What to produce:
Reproduce every line of the material, exactly as given.

** Records shown follows **

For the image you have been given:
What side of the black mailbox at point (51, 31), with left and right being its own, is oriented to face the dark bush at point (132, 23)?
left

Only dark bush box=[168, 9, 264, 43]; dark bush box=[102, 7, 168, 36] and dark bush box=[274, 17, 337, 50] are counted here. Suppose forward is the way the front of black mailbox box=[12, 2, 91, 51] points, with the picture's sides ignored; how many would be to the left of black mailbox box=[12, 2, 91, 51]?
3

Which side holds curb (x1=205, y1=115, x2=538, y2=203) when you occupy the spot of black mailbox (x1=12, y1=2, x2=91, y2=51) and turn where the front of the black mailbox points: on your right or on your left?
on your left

** End of Records shown **

Written answer:
For the image you have been given:
What side of the black mailbox at point (51, 31), with left and right being its own, is oriented to face the dark bush at point (132, 23)?
left

Only dark bush box=[168, 9, 264, 43]; dark bush box=[102, 7, 168, 36] and dark bush box=[274, 17, 337, 50] are counted here. Suppose forward is the way the front of black mailbox box=[12, 2, 91, 51] points, with the picture's sides ignored; how many would be to the left of black mailbox box=[12, 2, 91, 51]?
3

Which side holds curb (x1=205, y1=115, x2=538, y2=203) when you occupy the spot of black mailbox (x1=12, y1=2, x2=91, y2=51) and turn where the front of the black mailbox points: on your right or on your left?
on your left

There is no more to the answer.